-- Start Document excerpt --

Nearby were four gold rings, and silver cups as well as bronze bowls, cups, jugs and basins.




Dagger with a gold hilt overlaid with gold in a rare technique imitating embroidery [Credit: University of Cincinnati, Pylos Excavations]

The above describes what a University of Cincinnati-led international research team found this summer when excavating what was initially thought to be a Bronze Age house. Instead, the team made a rich and rare discovery of an intact, Bronze Age warrior's tomb dating back to about 1500 B.C., and that discovery is featured in The New York Times, in an article titled: A Warrior's Grave at Pylos, Greece, Could Be a Gateway to Civilizations. 


One of six ivory combs found within the warrior's tomb 
[Credit: University of Cincinnati,  Pylos Excavations]




 The find is so extraordinary that UC's Shari Stocker, senior research associate in the Department of Classics, McMicken College of Arts and Sciences, states: "This previously unopened shaft grave of a wealthy Mycenaean warrior, dating back 3,500 years, is one of the most magnificent displays of prehistoric wealth discovered in mainland Greece in the past 65 years." 
Stocker co-leads the team that unearthed the undisturbed shaft tomb, along with Jack Davis, UC's Carl W. Blegen Chair in Greek Archaeology. 
Other team members include UC faculty, staff specialists and students, some of whom have worked in the area around the present-day city of Pylos on the southwest coast of Greece for the last quarter century as part of the Pylos Regional Archaeological Project. 
That UC-based effort is dedicated to uncovering the pre-history and history of the Bronze Age center known as the Palace of Nestor, an extensive complex and a site linked to Homeric legend. 
Though the palace was destroyed by fire sometime around 1200 B.C., it is nevertheless the best-preserved Bronze Age palace on the Greek mainland. 
It was UC archaeologist Carl Blegen, along with Konstantinos Kourouniotis, director of the National Archaeological Museum, who initially uncovered the remains of the famed Palace of Nestor in an olive grove in 1939. 
Located near the present-day city of Pylos, the palace was a destination in Homer's "Odyssey," where sacrifices were said to be offered on its beaches. 
The king who ruled at the Palace of Nestor controlled a vast territory that was divided into more than 20 districts with capital towns and numerous small settlements. 





This unique necklace measures more than 30-inches long and features two gold pendants  decorated with ivy leaves. It was found near the neck of the warrior's skeleton  
[Credit: University of Cincinnati, Pylos Excavations]



 Explains Stocker, "This latest find is not the grave of the legendary King Nestor, who headed a contingent of Greek forces at Troy in Homer's 'Iliad.' Nor is it the grave of his father, Neleus.

-- End Document excerpt --

* What is expected *
Please list every kind of bronze object that the excerpt on the Pylos warrior's tomb says was found near the gold rings.

-- Start Material provided --

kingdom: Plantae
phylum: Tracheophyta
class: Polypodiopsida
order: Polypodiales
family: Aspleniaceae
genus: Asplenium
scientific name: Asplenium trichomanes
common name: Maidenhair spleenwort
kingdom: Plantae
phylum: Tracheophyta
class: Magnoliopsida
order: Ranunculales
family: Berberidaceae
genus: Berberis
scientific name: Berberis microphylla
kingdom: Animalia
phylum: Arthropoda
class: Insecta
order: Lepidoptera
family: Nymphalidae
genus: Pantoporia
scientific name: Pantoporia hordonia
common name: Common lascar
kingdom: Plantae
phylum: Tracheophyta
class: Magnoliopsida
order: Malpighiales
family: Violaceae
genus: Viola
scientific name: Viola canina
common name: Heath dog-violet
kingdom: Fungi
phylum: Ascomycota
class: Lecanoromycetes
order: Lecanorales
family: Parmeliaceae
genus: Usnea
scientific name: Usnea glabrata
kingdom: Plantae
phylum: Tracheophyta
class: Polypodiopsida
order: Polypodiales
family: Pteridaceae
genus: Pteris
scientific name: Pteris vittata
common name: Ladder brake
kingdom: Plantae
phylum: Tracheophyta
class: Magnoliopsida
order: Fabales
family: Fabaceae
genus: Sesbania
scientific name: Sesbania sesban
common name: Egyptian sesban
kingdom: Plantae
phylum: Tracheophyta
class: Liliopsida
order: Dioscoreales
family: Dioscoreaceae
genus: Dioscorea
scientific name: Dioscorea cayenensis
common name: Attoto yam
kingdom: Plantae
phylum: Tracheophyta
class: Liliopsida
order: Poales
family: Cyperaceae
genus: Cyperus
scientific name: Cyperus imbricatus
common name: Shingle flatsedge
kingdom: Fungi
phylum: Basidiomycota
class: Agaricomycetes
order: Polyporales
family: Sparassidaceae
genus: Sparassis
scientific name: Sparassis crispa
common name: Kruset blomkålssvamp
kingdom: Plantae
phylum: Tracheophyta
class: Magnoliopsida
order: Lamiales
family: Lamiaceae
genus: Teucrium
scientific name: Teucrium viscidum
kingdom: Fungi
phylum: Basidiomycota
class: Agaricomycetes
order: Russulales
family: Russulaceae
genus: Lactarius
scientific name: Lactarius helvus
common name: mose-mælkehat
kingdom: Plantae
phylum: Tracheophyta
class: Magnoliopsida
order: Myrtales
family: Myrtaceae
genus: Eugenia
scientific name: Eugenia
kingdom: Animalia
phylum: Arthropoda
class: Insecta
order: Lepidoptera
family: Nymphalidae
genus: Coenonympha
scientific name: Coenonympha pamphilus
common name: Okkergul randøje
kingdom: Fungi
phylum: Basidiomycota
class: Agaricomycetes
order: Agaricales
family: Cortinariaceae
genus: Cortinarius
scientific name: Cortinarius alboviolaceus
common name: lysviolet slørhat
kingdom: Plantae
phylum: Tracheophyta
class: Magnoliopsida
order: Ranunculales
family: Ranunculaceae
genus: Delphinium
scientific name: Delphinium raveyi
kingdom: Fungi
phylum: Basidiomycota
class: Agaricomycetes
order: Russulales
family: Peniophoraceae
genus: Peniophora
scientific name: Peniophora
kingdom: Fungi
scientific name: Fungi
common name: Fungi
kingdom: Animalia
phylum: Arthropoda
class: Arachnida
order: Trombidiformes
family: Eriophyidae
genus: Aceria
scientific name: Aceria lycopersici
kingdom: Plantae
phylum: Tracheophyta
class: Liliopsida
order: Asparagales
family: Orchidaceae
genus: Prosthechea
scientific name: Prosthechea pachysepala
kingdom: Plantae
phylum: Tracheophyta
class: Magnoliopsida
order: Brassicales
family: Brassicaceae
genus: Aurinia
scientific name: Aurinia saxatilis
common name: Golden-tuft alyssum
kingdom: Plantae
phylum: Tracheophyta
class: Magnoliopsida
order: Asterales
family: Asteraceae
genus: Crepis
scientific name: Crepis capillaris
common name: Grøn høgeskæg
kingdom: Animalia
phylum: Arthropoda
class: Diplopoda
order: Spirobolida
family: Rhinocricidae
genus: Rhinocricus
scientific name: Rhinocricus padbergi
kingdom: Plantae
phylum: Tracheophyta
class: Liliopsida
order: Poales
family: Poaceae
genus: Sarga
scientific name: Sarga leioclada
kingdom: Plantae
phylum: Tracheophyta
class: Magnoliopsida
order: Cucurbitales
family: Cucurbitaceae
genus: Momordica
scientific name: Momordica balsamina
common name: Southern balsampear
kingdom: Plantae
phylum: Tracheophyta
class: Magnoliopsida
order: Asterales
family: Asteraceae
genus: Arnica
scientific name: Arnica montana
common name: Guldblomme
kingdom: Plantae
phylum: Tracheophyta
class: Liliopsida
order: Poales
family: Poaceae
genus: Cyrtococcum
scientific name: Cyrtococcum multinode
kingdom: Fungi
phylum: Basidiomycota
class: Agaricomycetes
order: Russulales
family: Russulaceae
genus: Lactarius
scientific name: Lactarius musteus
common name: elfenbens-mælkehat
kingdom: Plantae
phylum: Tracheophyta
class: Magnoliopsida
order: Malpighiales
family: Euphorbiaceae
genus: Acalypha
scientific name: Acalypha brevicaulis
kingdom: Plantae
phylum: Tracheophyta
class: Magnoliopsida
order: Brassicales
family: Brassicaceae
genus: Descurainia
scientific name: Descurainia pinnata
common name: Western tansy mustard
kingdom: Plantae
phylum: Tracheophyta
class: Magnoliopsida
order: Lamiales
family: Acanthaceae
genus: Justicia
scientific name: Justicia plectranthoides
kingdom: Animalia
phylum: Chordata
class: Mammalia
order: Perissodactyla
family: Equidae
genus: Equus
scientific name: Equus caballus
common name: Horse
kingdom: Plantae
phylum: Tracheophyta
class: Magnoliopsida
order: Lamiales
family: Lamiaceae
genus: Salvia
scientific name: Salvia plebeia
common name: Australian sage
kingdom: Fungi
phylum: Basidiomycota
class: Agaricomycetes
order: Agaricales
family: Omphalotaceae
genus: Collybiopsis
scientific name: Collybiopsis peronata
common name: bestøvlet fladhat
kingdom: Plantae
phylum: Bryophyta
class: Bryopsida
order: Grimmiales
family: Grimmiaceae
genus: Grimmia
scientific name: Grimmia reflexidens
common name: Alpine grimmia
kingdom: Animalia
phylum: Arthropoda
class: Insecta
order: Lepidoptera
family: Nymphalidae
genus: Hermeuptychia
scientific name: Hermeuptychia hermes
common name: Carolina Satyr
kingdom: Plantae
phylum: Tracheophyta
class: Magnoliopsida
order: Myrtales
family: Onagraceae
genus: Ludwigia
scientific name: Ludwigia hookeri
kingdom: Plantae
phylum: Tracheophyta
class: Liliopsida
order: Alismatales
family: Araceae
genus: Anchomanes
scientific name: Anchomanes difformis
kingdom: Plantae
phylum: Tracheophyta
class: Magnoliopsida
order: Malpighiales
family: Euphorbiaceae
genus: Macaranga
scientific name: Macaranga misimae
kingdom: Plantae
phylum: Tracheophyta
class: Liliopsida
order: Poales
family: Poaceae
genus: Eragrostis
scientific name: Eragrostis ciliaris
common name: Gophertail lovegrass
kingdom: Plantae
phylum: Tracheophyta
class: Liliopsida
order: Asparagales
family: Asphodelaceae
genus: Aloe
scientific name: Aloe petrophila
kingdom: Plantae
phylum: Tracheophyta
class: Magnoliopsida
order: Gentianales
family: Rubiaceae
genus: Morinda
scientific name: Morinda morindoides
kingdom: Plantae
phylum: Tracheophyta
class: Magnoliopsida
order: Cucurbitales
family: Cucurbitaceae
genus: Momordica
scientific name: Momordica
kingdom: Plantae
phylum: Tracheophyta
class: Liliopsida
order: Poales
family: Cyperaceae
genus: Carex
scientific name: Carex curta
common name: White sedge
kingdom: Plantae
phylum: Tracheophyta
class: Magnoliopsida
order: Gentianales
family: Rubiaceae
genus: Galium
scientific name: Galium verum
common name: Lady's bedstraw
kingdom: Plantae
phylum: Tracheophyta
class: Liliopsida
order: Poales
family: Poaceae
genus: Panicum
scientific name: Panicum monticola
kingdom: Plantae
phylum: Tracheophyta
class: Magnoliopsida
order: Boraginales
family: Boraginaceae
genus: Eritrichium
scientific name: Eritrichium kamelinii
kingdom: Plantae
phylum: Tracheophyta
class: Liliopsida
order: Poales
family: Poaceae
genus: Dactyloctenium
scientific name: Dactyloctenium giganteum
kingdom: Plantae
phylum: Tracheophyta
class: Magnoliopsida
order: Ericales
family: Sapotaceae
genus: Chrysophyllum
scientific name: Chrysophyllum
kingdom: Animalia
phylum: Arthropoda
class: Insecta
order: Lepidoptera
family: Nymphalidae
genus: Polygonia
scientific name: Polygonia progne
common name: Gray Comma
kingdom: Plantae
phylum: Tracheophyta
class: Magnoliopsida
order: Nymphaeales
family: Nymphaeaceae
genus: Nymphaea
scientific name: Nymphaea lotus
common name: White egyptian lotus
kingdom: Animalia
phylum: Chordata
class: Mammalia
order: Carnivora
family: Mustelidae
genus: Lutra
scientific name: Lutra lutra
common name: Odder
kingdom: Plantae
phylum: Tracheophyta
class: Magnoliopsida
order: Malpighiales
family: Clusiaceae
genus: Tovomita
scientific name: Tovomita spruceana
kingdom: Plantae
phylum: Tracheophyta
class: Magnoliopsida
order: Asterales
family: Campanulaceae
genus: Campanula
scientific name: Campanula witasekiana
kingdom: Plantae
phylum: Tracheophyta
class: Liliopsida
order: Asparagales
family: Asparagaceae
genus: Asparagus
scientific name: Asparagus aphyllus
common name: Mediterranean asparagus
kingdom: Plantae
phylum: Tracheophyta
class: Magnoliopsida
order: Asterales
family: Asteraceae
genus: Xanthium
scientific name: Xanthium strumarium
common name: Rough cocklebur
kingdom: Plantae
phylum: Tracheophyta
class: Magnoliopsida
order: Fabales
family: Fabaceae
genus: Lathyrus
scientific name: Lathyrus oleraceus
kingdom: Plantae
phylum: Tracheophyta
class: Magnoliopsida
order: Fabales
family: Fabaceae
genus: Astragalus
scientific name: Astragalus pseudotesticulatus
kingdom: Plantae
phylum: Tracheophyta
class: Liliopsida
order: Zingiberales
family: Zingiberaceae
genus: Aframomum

-- End Material provided --

* Finished answer *
bowls, cups, jugs, basins